:: Data section ::
====================

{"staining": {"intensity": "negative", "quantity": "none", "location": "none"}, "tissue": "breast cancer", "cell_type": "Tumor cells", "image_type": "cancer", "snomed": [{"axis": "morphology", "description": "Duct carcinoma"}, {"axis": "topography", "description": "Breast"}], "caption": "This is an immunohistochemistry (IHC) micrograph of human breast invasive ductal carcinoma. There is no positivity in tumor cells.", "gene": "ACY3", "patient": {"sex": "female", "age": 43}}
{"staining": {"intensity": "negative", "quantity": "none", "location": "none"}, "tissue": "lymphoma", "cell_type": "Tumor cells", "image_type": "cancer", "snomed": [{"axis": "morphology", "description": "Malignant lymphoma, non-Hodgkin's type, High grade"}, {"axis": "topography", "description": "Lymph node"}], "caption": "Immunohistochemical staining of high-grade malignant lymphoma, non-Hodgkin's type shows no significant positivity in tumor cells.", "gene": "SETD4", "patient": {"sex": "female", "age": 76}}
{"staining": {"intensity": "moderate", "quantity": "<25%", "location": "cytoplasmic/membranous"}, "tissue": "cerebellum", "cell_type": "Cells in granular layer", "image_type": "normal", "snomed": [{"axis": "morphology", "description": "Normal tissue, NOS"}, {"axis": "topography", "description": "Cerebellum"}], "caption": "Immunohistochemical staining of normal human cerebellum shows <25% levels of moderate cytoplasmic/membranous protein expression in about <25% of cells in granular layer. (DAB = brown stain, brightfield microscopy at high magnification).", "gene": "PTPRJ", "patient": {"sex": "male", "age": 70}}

====================

Please find every line in the listing that holds the string "Immunohistochemical" and copy it.

{"staining": {"intensity": "negative", "quantity": "none", "location": "none"}, "tissue": "lymphoma", "cell_type": "Tumor cells", "image_type": "cancer", "snomed": [{"axis": "morphology", "description": "Malignant lymphoma, non-Hodgkin's type, High grade"}, {"axis": "topography", "description": "Lymph node"}], "caption": "Immunohistochemical staining of high-grade malignant lymphoma, non-Hodgkin's type shows no significant positivity in tumor cells.", "gene": "SETD4", "patient": {"sex": "female", "age": 76}}
{"staining": {"intensity": "moderate", "quantity": "<25%", "location": "cytoplasmic/membranous"}, "tissue": "cerebellum", "cell_type": "Cells in granular layer", "image_type": "normal", "snomed": [{"axis": "morphology", "description": "Normal tissue, NOS"}, {"axis": "topography", "description": "Cerebellum"}], "caption": "Immunohistochemical staining of normal human cerebellum shows <25% levels of moderate cytoplasmic/membranous protein expression in about <25% of cells in granular layer. (DAB = brown stain, brightfield microscopy at high magnification).", "gene": "PTPRJ", "patient": {"sex": "male", "age": 70}}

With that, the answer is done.